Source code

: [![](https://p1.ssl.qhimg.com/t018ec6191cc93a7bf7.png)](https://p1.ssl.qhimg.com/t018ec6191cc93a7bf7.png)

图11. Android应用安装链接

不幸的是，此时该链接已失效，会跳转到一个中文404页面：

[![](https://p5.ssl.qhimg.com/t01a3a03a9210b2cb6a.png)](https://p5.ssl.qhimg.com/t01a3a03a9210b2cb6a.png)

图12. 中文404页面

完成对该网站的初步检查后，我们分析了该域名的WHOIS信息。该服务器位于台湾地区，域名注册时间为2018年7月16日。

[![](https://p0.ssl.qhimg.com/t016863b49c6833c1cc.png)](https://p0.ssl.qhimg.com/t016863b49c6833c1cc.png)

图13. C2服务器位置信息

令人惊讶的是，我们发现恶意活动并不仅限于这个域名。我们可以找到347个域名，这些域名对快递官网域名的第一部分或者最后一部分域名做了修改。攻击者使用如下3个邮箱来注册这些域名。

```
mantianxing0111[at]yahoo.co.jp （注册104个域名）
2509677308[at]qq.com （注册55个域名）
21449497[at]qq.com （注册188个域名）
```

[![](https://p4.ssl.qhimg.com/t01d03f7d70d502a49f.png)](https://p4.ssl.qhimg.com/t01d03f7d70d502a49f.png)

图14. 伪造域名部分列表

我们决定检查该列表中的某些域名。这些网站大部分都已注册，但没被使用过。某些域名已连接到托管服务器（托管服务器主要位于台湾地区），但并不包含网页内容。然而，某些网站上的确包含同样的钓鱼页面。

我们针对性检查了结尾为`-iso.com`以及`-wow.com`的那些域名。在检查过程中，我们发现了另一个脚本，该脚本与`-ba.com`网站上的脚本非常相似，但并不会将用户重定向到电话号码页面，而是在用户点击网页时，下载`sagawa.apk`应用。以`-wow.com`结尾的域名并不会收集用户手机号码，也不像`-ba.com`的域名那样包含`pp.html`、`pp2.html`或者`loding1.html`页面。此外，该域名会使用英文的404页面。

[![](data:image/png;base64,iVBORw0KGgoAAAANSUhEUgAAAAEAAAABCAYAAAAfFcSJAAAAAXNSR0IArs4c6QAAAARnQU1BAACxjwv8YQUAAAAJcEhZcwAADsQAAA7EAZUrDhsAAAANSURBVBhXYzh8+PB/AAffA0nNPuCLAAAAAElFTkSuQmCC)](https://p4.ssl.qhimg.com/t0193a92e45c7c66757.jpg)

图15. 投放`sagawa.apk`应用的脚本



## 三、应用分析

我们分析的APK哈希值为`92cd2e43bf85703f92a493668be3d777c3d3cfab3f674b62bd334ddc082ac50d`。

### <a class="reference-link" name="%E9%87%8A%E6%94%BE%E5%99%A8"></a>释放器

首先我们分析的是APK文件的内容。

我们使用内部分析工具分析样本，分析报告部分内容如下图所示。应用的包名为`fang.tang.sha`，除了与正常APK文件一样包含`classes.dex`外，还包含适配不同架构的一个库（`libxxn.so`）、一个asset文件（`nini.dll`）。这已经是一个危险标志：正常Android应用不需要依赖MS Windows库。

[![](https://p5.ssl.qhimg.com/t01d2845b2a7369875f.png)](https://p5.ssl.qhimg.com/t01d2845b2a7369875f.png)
━━━━━━━━
Task statement.
In the material above, tally each line where "sagawa" appears, and respond with only the tally.

Task output.
2